Oysa biz hemşireler biliyoruz ki biz sağlığın mihenk taşıyız. Sağlık hizmetleri doktordan ibaret değildir. Sağlık bir ekip işidir. Birimizin eksikliği diğerini işlevsiz kılar. Öyle tamamlıyoruz birbirimizi. Ama hemşire (özellikle hizmet hastanelerinde) bir bakmışsın asistan oluvermiş, bir bakmışsın eczanede ilaç veren, bir bakmışsın tıbbi sekreter, bir bakmışsın bakım emektarı, bir bakmışsın hemşire. Her yere yama yaptığın, her açığı hemşireyle kapattığın bir sağlık sisteminde biz neredeyiz?
Pandemi sürecinde hamile arkadaşlarımız hastanelerde hasta girişlerinde ateş ölçmek için görevlendirildiler. Maalesef bu hamile arkadaşlarımızdan PCR testi pozitif çıkanlar var. Oysa özel durumu olan bu hemşire arkadaşlarımızın daha uygun birimlerde çalışmaları sağlanmalıydı. Bu kadar ağır şartlarda çalıştığımız halde keşke hak ettiğimiz maddi, manevi değeri de görebilseydik. Biz hemşireler çalıştığımız tüm birimlerde titizlikle, özveriyle çalışmaya devam ediyoruz.

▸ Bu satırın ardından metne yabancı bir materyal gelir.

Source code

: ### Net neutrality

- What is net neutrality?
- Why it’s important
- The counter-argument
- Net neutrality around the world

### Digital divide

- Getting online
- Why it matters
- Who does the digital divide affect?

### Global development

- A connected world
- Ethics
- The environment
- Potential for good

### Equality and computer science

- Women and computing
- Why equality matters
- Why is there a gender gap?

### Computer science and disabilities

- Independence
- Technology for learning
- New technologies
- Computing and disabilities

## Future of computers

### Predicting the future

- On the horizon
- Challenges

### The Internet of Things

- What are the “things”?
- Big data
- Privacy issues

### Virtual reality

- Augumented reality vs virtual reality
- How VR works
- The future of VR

Tabii ki haklarımızı elde etmek için de mücadele etmeye devam ediyoruz. Televizyonlarda bağır bağır döneri tavandan veriyoruz, en yüksekten veriyoruz demekle olmuyor. Bunun böyle olmadığını siz de biz hemşireler de çok iyi biliyoruz. Sokaktaki halk bizim çift maaş aldığımızı, çok fazla para kazandığımızı düşünüyor. Televizyonlardaki ve sosyal medyadaki haberler insanların böyle düşünmesine neden oluyor. Öyle olmadığını anlatmaya çalışıyoruz bu kadar işin içinde. Bir hemşire arkadaşım bu haberler çıktığında annesinin aradığını, ‘Çift maaş almışsın, yüksek döner almışsın, hadi bak çok para veriyorlar size’ dediğini söyledi. ‘Ben kendi anneme bu durumu açıklayamadım, anlatamadım. Sokaktaki halka nasıl anlatayım’ dedi. Bu örnek tam da biz hemşirelerin içinde bulunduğu durumu çok net ortaya koyuyor. Yapmadığınız, vermediğiniz şeyleri lütfen vermiş ve yapmış gibi söylemeyin, göstermeyin. Bir hemşire olarak gururla söylüyorum hemşireler olmasaydı pandemide sağlık çökerdi. Tüm meslektaşlarıma bu titiz özverili emeklerinden dolayı teşekkür ediyorum. Gün gelecek ve biz hemşireler hak ettiğimiz yerde olacağız.